Privacy
Last updated · June 12, 2026
The short version: privacy is the product. The wallet
keeps everything on your device, this website sets no cookies and runs
no analytics, and the identity service stores only what it publishes:
the name→key mapping you asked it to publish.
1. The wallet
- Your seed, keys, contacts, payment history, and settings are stored only on your device. They are never uploaded.
- Wallet network traffic — relay connections, name lookups, exchange rates — is routed through Tor. The services you reach see Tor exit traffic, not your IP address. Tor hides your IP from the relay; the relay and encryption handle the rest — content, sender, and timing.
- Payments travel as end-to-end encrypted nostr events. Relays see ciphertext and the recipient's ephemeral routing key — not the amount, the sender, or the message.
- The wallet contains no telemetry, analytics, or crash reporting.
2. This website
- Static pages, served by us. No cookies, no analytics, no trackers, no third-party embeds — fonts and images are served from this domain.
- Our web server keeps standard, short-lived access logs (IP address, request path, user agent) for security and abuse prevention.
3. The identity service (goblin.st)
- If you claim a handle, we store the data the service exists to publish: your chosen name, your nostr public key, and — if you upload one — your avatar image. This mapping is public by design (that's what NIP-05 is).

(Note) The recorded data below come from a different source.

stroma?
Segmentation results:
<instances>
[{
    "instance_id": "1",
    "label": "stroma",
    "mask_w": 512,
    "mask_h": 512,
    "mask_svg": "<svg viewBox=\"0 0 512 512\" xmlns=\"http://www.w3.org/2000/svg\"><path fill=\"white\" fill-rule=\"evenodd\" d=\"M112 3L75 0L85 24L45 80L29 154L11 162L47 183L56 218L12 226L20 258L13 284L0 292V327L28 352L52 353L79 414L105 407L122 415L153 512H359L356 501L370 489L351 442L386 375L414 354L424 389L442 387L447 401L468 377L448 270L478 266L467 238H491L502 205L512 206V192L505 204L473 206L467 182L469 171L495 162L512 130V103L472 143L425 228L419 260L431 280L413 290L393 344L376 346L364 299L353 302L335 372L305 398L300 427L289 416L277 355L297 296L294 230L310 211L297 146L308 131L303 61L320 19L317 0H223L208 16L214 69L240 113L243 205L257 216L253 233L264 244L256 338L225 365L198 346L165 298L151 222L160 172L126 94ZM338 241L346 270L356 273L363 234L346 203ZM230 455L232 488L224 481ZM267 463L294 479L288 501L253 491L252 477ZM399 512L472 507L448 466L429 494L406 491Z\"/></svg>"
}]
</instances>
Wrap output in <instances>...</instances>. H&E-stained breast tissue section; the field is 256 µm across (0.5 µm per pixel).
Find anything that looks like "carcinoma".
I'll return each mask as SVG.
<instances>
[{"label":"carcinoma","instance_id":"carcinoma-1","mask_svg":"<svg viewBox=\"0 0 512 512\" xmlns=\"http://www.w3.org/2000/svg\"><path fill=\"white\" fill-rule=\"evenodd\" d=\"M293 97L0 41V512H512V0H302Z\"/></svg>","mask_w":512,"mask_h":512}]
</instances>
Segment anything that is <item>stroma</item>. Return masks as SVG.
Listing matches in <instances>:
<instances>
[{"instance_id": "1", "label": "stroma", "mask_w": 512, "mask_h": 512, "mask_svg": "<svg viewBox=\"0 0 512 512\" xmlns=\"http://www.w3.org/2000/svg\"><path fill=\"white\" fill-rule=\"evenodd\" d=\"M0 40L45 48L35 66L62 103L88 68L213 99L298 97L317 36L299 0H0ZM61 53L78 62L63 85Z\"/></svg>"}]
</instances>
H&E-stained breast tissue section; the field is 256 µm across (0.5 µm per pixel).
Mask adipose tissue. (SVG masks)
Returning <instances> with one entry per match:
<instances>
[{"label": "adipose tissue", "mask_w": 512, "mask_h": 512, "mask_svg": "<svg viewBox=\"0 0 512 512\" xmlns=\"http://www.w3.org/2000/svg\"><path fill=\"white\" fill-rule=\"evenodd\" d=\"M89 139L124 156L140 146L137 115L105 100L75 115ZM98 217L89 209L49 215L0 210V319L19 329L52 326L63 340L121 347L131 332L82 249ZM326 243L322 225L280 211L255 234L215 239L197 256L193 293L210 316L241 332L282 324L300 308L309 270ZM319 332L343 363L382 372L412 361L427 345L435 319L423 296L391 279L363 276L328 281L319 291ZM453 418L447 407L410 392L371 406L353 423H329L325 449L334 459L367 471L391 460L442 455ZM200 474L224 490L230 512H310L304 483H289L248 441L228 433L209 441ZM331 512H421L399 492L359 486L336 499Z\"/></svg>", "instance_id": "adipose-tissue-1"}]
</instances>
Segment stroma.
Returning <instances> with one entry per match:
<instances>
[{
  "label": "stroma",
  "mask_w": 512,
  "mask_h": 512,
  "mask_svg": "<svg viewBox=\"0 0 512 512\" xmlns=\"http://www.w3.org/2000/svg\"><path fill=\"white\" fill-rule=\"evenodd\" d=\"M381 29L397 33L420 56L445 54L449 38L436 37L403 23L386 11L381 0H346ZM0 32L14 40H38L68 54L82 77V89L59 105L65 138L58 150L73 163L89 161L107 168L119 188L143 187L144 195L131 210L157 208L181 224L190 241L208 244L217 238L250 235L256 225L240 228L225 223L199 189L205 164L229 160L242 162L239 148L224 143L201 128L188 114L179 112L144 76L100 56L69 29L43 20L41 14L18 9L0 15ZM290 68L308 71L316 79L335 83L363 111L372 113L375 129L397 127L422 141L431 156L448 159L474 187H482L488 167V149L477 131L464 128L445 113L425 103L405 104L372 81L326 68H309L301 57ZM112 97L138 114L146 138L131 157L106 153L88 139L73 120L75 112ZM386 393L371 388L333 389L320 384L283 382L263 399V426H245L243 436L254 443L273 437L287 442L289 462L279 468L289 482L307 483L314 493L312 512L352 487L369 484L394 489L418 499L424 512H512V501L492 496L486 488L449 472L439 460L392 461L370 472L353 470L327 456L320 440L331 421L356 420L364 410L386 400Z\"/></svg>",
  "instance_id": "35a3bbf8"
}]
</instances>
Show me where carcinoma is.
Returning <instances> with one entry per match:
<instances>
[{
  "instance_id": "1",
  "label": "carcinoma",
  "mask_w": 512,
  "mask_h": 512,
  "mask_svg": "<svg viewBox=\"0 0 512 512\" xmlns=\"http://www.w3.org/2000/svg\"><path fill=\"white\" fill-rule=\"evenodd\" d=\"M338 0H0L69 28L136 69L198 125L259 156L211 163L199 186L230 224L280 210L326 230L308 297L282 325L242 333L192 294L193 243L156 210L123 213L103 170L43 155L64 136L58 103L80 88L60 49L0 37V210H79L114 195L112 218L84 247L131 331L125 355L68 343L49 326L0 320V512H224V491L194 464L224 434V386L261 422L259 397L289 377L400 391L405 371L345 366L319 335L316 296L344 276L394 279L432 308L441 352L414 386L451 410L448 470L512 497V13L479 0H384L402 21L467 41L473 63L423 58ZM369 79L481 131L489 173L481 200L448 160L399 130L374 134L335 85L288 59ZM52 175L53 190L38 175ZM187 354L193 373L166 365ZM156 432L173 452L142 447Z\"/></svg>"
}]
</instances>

- Registration and release requests are authenticated by signature (NIP-98); we never see a private key.
- Rate-limiting uses connection IP addresses transiently. Since the wallet talks to goblin.st over Tor, we typically see a Tor exit address, not yours.
- Release your name and it leaves public resolution immediately and becomes available for anyone to register.
4. The relay
The project's public nostr relay stores the encrypted events it relays (that's its job) within its retention and size limits. Event contents are ciphertext we cannot read.
5. What we don't do
- No selling, sharing, or monetizing of any data.
- No advertising, profiling, or cross-site tracking.
- No accounts, emails, or phone numbers — there is nothing to leak.
6. Your choices
Use the wallet without a handle and the identity service learns nothing about you. Rotate your payment key at any time to unlink your history. Run your own node, relay, or name service — the software lets you point at them.
7. Contact
Privacy questions: open an issue on GitHub.